Le procès des manifestants de la marche du 10 mai a débuté lundi au tribunal de première instance de Dixinn. Poursuivis pour coups et blessures volontaires et attaques aux édifices publics et privés, ils sont 54 à comparaitre devant le tribunal dans ce dossier. Après près d'un mois d'attente, ce procès commence au lendemain de la visite effectuée à la maison centrale par les leaders des blocs du Collectif et de l'Alliance pour la Démocratie et le Progrès (ADP). Pour la journée du lundi, 20 personnes ont comparu dont 2 mineurs qui n'ont pas été auditionnés ;à tour de rôle, chacun à expliqué les conditions de son arrestation et tous ont nié à bloc toute implication dans la marche pacifique organisée par les deux blocs de l'Opposition en protestation contre la poursuite des activités de la commission électorale nationale et sa recompositions, deux revendications qui sont depuis quelques mois le cheval de bataille de l'Opposition .Pour rappel, le 10 mai dernier la marche pacifique lancée par une partie de l'Opposition s'était transformée en une scène de violence entre manifestants et et gendarmes; plusieurs arrestations ont suivies une soixantaine à peu près. Parmis les accusés deux mineurs et une femme nourrice allaitant un enfant de 1 an et demi. Devant ce tribunal présidé par M'mah Soumah, la défense a dénoncé un le vice de procédure en brandissant l'argument que les accusés qui étaient annoncés être pris en flagrant délit devaient être traduis devant la justice immédiatement ce qui ne fut pas le cas et du coup, ils ont demandé l'annulation du procès. Côté partie civile, l'on a estimé que le retard accusés pour le début de ce procès s'explique par la réalité du terrain. (Réfection des locaux abritant le tribunal notamment).

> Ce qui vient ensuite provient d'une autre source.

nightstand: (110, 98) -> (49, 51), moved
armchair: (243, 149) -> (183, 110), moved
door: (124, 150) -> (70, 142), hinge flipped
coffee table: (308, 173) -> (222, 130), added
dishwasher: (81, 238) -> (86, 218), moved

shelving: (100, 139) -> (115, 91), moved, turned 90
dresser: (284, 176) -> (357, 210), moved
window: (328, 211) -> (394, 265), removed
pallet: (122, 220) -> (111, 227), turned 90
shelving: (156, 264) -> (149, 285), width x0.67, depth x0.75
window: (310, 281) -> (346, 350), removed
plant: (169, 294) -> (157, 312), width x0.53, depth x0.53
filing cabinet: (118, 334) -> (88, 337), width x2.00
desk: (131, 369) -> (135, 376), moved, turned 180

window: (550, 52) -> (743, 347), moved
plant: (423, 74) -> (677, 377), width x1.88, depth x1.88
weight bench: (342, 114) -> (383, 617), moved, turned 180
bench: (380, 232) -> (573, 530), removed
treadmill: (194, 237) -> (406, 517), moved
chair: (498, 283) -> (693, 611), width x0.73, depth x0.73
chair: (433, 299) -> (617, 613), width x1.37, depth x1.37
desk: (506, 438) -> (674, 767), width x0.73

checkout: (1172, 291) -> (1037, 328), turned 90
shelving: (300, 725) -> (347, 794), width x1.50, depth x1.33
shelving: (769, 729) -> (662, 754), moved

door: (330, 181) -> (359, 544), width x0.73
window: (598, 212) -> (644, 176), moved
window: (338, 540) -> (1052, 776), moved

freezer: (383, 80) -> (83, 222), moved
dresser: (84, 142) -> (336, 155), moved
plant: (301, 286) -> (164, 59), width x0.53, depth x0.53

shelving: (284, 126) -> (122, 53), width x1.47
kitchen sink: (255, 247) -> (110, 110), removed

 Le procès n'a pu continuer le mardi à cause de l'assemblée générale des avocats. Les travaux reprennent ce mercredi pour la suite de l'audition des accusés.

En attendant l'issue du procès, force est de reconnaitre que l'environnement politique de la Guinée est loin de sortir de l'ornière, avec  divergences dans l’approche des questions importantes de la nation, ce qu’illustre ce procès qui divise et les politiques et les citoyens.